◆ Supplied records ◆
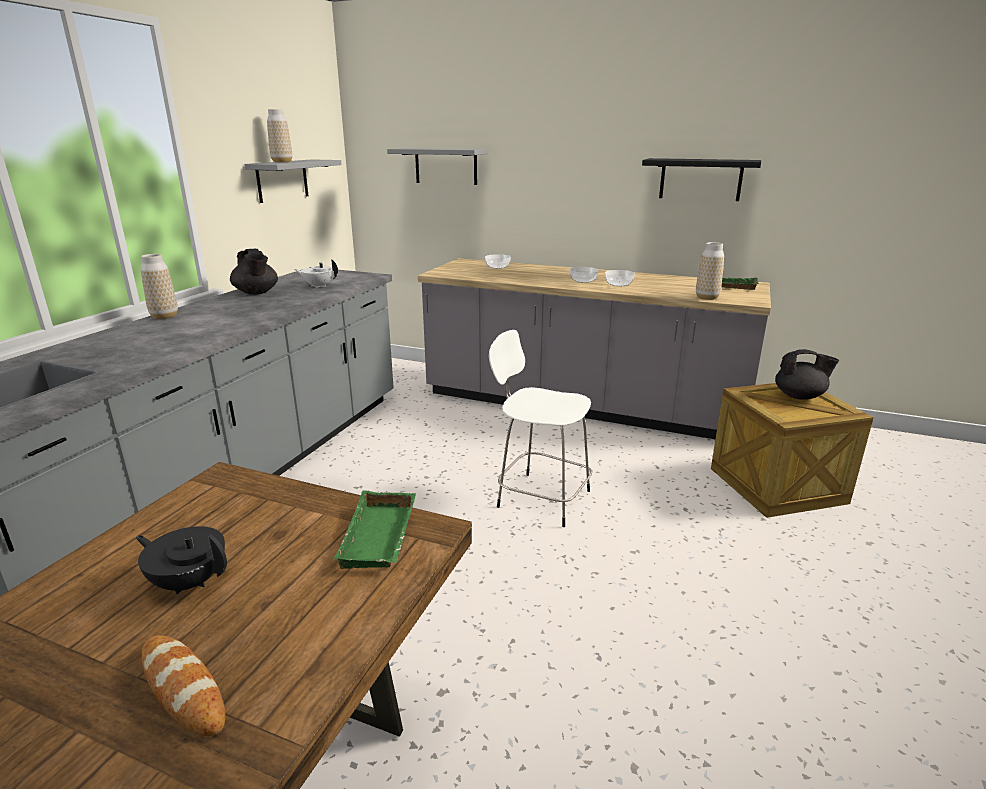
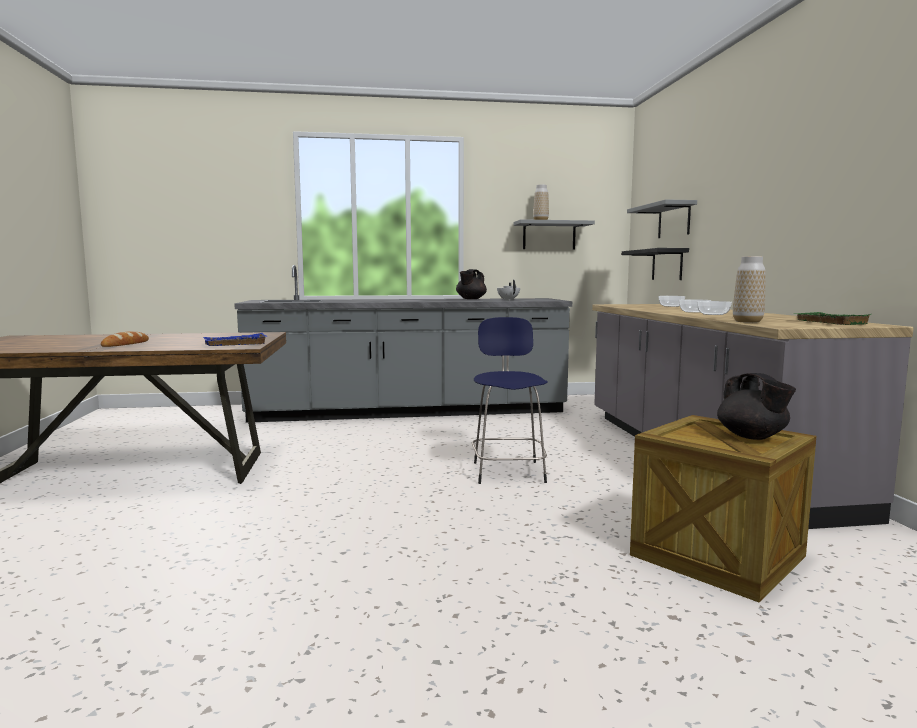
camera: 60 degrees right, 15 degrees down
black teapot [136,526,227,594] -> none
vase [141,254,178,319] -> none
green tray [333,490,416,569] -> blue tray [203,333,267,346]
white stool [489,330,592,527] -> blue stool [472,317,548,484]
black shelf [642,158,761,201] -> black shelf moved to [622,248,689,280]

◆ What the exercise asks ◆
Provide the count, and nothing else, of lines in the data above where the word "blue" occurs.

◆ The answer ◆
2